Aproveitando um restinho de férias no ano de 2017, consegui passar uns dias em Arraial do Cabo, na região dos lagos do Rio de Janeiro.

Arraial do Cabo
Praia do Forno = paraíso!

Eu já tinha ido para lá há uns 20 anos, mas fui a trabalho e não aproveitei nada da cidade. Também frequentei Búzios por muitos anos, na mesma época, mas Arraial do Cabo ficou esquecida de minha parte… Até essa semana…

A oportunidade surgiu nessas férias restantes do ano: três noites em Arraial, num apartamento charmoso, arejado e super bem localizado – a 100 metros da prainha. Irresistível.

De propósito escolhi um período de terça a sexta, pois estou cada vez mais tentando viajar no contra fluxo das pessoas – sim, eu sei, estou envelhecendo e ficando chata! Mas de férias, não existe dia da semana, então, para mim, esse período ficou perfeito!

Uma coisa que aprendi: a previsão do tempo não funciona muito bem em Arraial do Cabo – foi errada todos os dias… Mas ainda bem, porque havia previsão de tempo nublado e o que recebemos foi dia de sol. O dia nublado foi mesmo só no dia que chegamos e na manhã que escolhemos para fazer um passeio…

Arraial do Cabo
Pórtico prometendo chuva…
Prainha de Arraial do Cabo
Mesmo nublado e à tarde… mar sensacional

Mas quando o sol abre, o que Arraial entrega é o que se segue:

Vou detalhar em posts adicionais o passeio à prainha, o passeio de barco e a deliciosa Praia do Forno.
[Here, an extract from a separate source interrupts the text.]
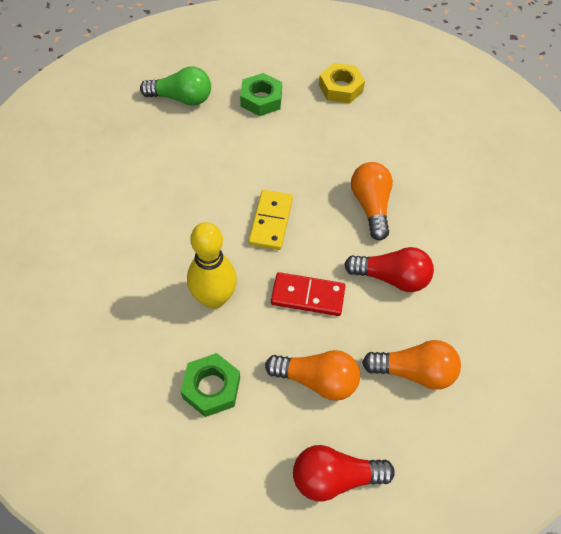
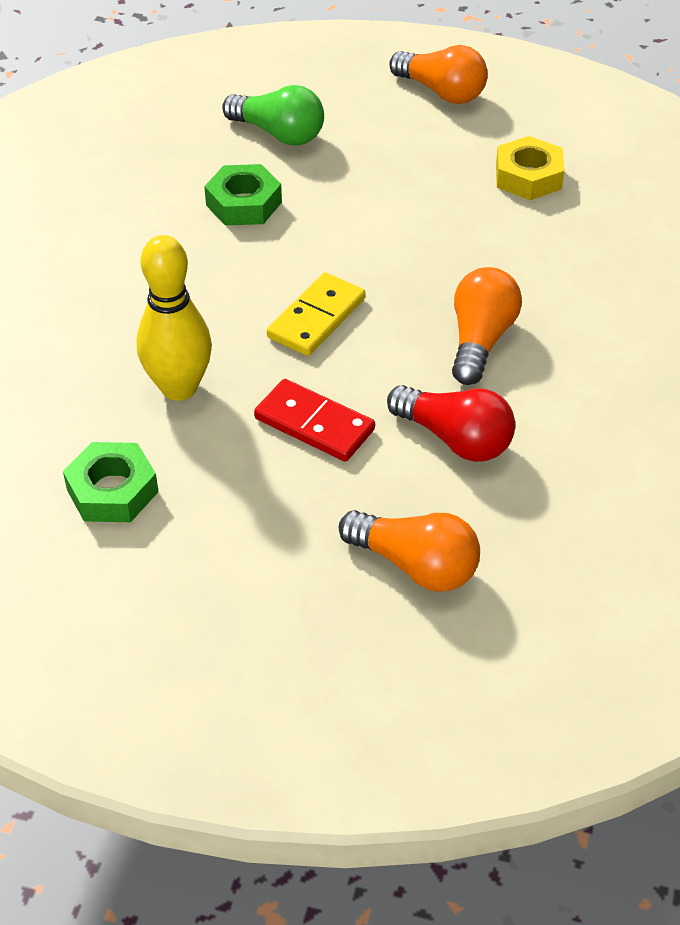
camera: 25 degrees right, 10 degrees down
(261, 99) = (395, 162): green nut -> green nut (243, 203)
(317, 380) = (264, 529): orange light bulb -> orange light bulb (441, 92)
(335, 478) = (218, 652): red light bulb -> none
E quanto aos serviços, vamos ao resuminho:

Saindo de Niterói, Arraial do Cabo fica a aproximadamente 150km, com rodovia pedagiada e que entrega o serviço condizente com o preço: R$ 11,30 das 12h da segunda às 12h da sexta; nos demais horários (o que significa fim de semana) sobe para a bagatela de R$ 18,80. E atenção: há muitos pardais no caminho. Se sair do Rio de Janeiro, lembre de incluir o pedágio da ponte Rio-Niterói. Na volta, pegamos mais um pedágio da Autopista Fluminense, que – até agora – acho que foi R$ 5,00 (usamos o SemParar, e não consegui ver na via o valor – aguardando a fatura).

Arraial cresceu muito, e as ruas são pequenas e estreitas. Estacionamento é difícil – e há flanelinhas perto de todos os pontos de interesse. Cobram R$ 20,00 para estacionar perto do porto, que é o acesso mais próximo à praia do Forno e ao centro histórico.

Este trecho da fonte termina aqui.